First, I do not allow the model to choose the tenant. Tenant identity comes from the token. Anything else invites cross-tenant leakage.
Second, I avoid any endpoint that returns large result sets. Even if the tenant is trusted, it’s too easy for the model to accidentally request something expensive or sensitive. I always enforce row limits and often enforce column allowlists or “approved views only” for higher-sensitivity tenants.
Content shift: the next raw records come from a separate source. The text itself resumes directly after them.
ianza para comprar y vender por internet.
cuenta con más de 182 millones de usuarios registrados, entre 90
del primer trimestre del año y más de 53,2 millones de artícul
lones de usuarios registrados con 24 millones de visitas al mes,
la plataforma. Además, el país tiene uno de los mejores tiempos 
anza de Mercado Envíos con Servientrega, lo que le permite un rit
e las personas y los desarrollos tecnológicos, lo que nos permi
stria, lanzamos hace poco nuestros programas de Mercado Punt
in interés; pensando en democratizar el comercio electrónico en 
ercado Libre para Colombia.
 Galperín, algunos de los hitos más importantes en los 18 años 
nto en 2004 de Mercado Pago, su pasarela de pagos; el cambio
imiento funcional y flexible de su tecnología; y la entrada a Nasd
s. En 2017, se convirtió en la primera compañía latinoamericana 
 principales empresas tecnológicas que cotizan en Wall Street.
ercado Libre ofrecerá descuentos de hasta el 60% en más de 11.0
Third, error messages must be model-friendly. A generic “400 Bad Request” makes the model thrash. I return a short error code plus a short explanation, but I avoid leaking policy internals. Examples: QUERY_FORBIDDEN_TOKEN, DATASET_NOT_ALLOWED, SCOPE_REQUIRED.
Fourth, idempotency matters more than I expected. If the GPT retries (or the user triggers multiple runs), you can accidentally schedule duplicate jobs or create duplicate artifacts. I added Idempotency-Key support on write endpoints and keyed it by (tenantId, agentId, key).
Finally, secrets management becomes the real scaling bottleneck. If you plan to support dozens of tenants across different warehouses, do not store secrets as ad hoc env vars. Invest early in a secrets store or a broker that mints short-lived credentials.
Next
The next improvements I want are about operational maturity.
I want a tenant onboarding CLI that:
- creates tenant config
- issues an agent token with the right scopes
- validates connectivity to the tenant’s warehouse/lakehouse
- prints “ready” steps for configuring the Custom GPT action
I also want a safer query model. For many tenants, “validated SQL” is still too flexible. I’m leaning toward “query templates” where the model selects from pre-approved templates and fills in parameters, which turns the action into something closer to RPC than free-form execution.
Finally, I want policy and audit logs to be first-class. The gateway should provide a “what happened?” timeline: which actions were called, with what scopes, what was executed, and what data was touched.